There are a few goodies in the book.

A few days ago I alluded to the downward mobility of Ashley. That's from a chapter on parental accomplishments and children's names. California, apparently, tracks residency and parental education on birth certificates in such a way as to allow a researcher to stratify names by parental accomplishment. From 1990, Ashley is the fifth-most popular "middle-income white girl" name and the most common "low-income white girl" name. The new high end girl names are Alexandra, Lauren, Katherine, Madison, and Rachel. "Steve" is 10th best at signifying low-education parents, with mothers of "Steve" averaging 11.84 years of education; but in the endnotes, "Stephen" signifies some college, with mothers averaging 14.01 years of schooling.

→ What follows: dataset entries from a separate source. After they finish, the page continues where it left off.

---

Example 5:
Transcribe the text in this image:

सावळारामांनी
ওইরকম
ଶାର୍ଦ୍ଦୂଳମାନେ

Earlier today, I speculated that some participants in tenure tournaments might be opting out. That's informed speculation, based (loosely) on the investigation of sumo wrestling tournaments. In such tournaments, the grandmaster norm is eight wins out of fourteen matches. There are prizes for overall winners. Here is a hypothesis, from p. 41.
A final-day match between two 7-7 wrestlers isn't likely to be fixed, since both fighters badly need the victory. A wrestler with ten or more victories probably wouldn't throw a match either, since he has his own strong incentive to win.
But wrestlers with 7 wins (haven't made their norm) win about 75% of their matches with wrestlers with 8 or 9 wins (made norm, unlikely to win tournament) and tend to lose more than half the time in later matches with those same opponents when they are not competing for norms at the end of the tournament.

Might there be a corollary proposition for tenure-track faculty at institutions known for high rates of tenure denials?